Step back and rethink your PAM needs before making decisions. It starts with the use cases: what do you need to protect and where? Which are the capabilities you need? And which can you really handle – do you have the capacity and need for full session monitoring and analytics for example?
The optional capabilities to consider are as follows:
Privileged Account Data Lifecycle Management (PADLM)
The usage of privileged accounts must be governed as well as secured. PADLM serves as a tool to monitor the usage of privilege accounts over time to comply with compliance regulations as well as internal auditing processes.
Application to Application Password Management (AAPM)
Part of digital transformation is the ongoing communication between machines and applications to other applications and database servers to get business-related information. Some will require privileged access but time constraints on processes means it needs to be seamless and transparent as well as secure.
Controlled Privilege Elevation and Delegation Management (CPEDM)
As the name suggests CPEDM allows users to gain elevation of access rights, traditionally for administrative purposes and for short periods typically, and with least privilege rights. However, some vendors are adapting the traditional role of CPEDM to become more task focused and adaptable to more flexible workloads that modern organizations require.
Remote Privileged Access (RPA)
Since the Covid 19 pandemic, the prevalence of working from home has soared and some PAM vendors have responded by adding capabilities allowing privileged access directly from endpoints such as laptops.
Just in Time (JIT)
Implementing JIT within PAM can ensure that identities have only the appropriate privileges, when necessary, as quickly as possible and for the least time necessary. This process can be entirely automated so that it is frictionless and invisible to the end user.
Single Sign-On (SSO)
Single sign-on is a user authentication system that permits a user to apply one set of login credentials (i.e., username and password) to access multiple applications. Therefore, PAM solutions are increasingly supporting integration with leading SSO vendors to add convenience to PAM.

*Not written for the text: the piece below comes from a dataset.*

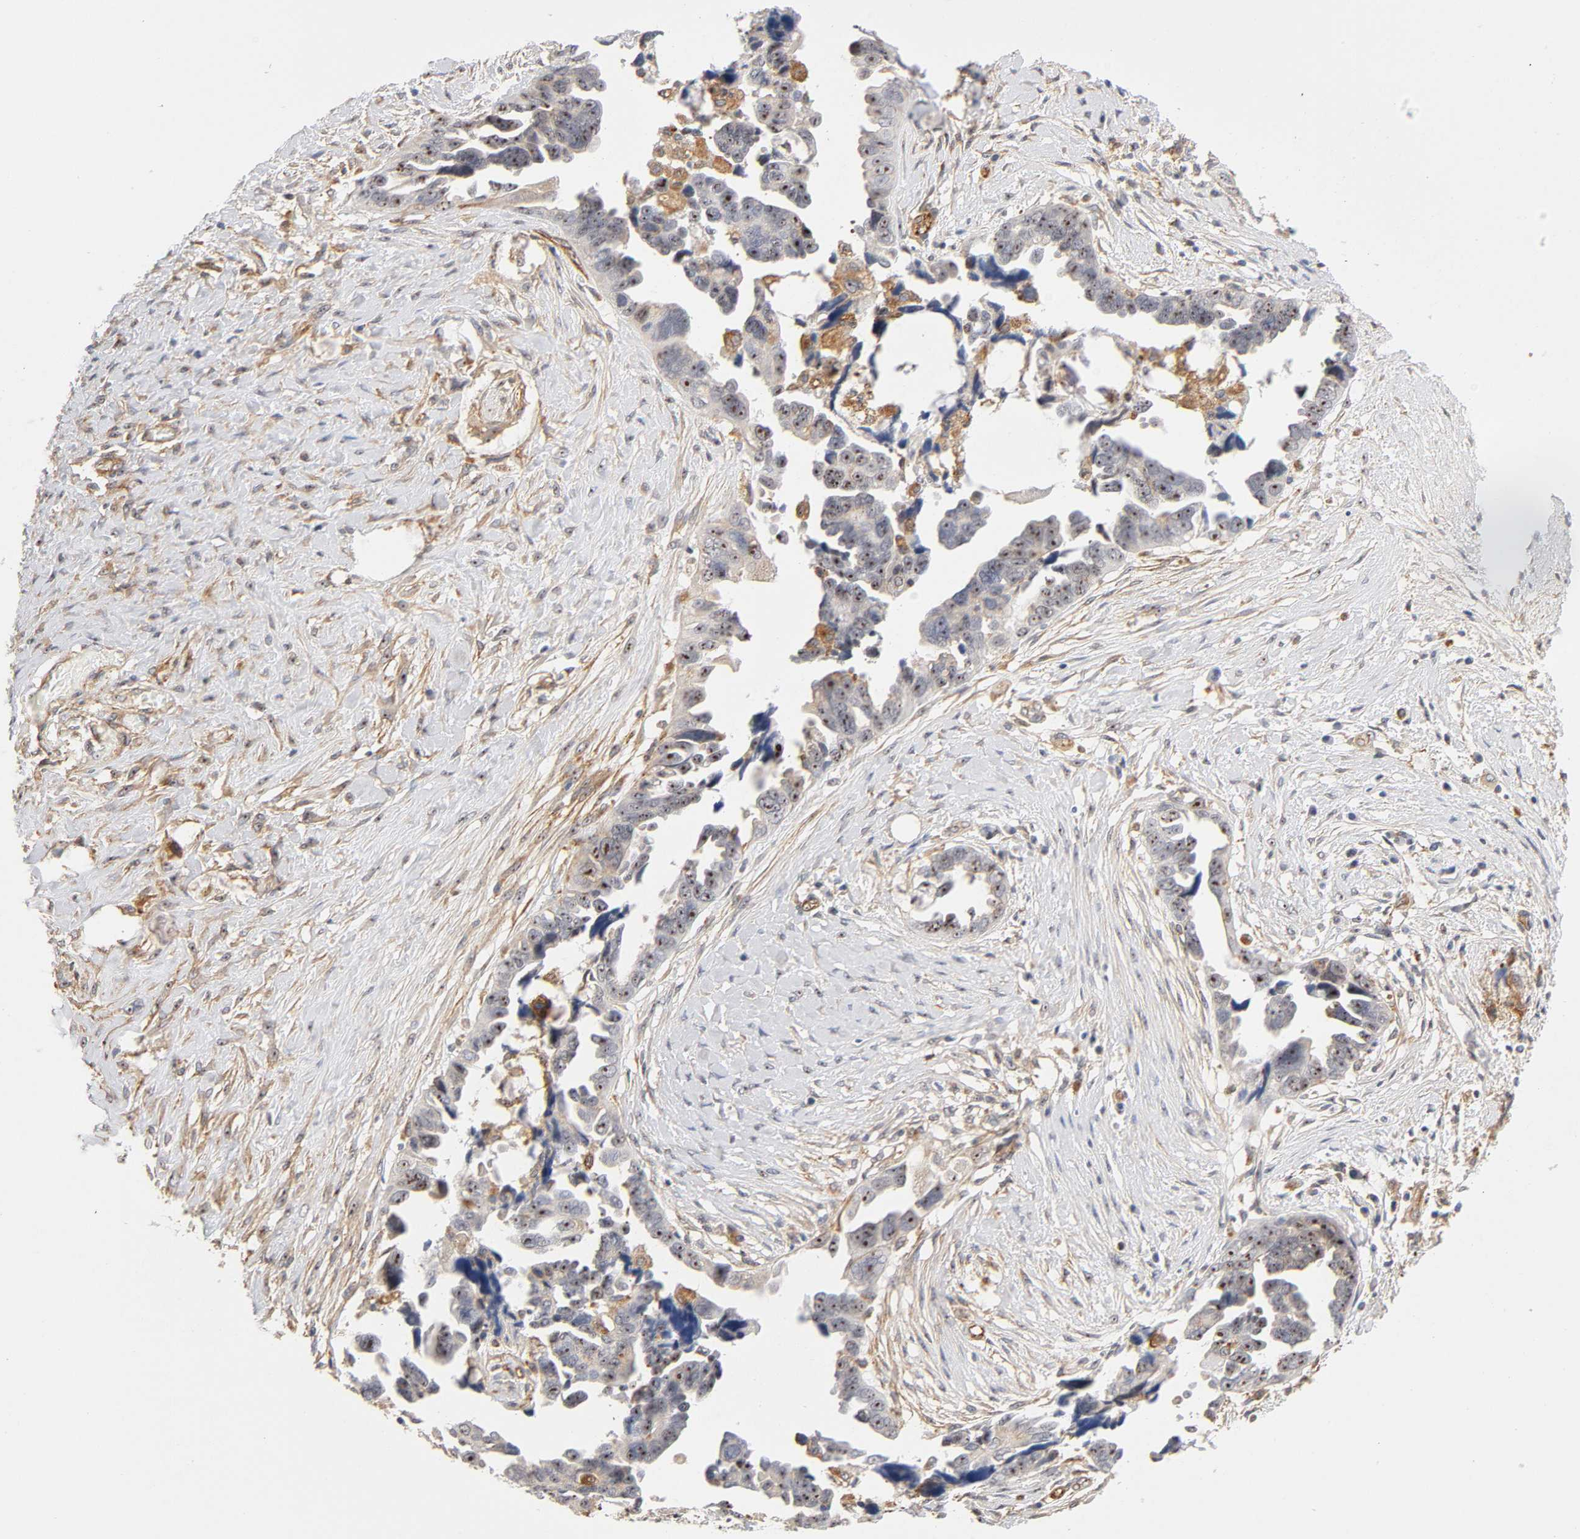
{"staining": {"intensity": "strong", "quantity": ">75%", "location": "cytoplasmic/membranous,nuclear"}, "tissue": "ovarian cancer", "cell_type": "Tumor cells", "image_type": "cancer", "snomed": [{"axis": "morphology", "description": "Cystadenocarcinoma, serous, NOS"}, {"axis": "topography", "description": "Ovary"}], "caption": "Immunohistochemical staining of serous cystadenocarcinoma (ovarian) reveals high levels of strong cytoplasmic/membranous and nuclear protein positivity in about >75% of tumor cells.", "gene": "PLD1", "patient": {"sex": "female", "age": 63}}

Privileged User Behaviour Analytics (PUBA)
PUBA uses data analytic techniques, some assisted by machine learning tools, to detect threats based on anomalous behaviour against established and quantified baseline profiles of administrative groups and users. Any attempted deviation from least privilege would be red flagged.
Some vendors offer modules that scan networks and endpoints to discover privileged accounts in use to enable better security and compliance.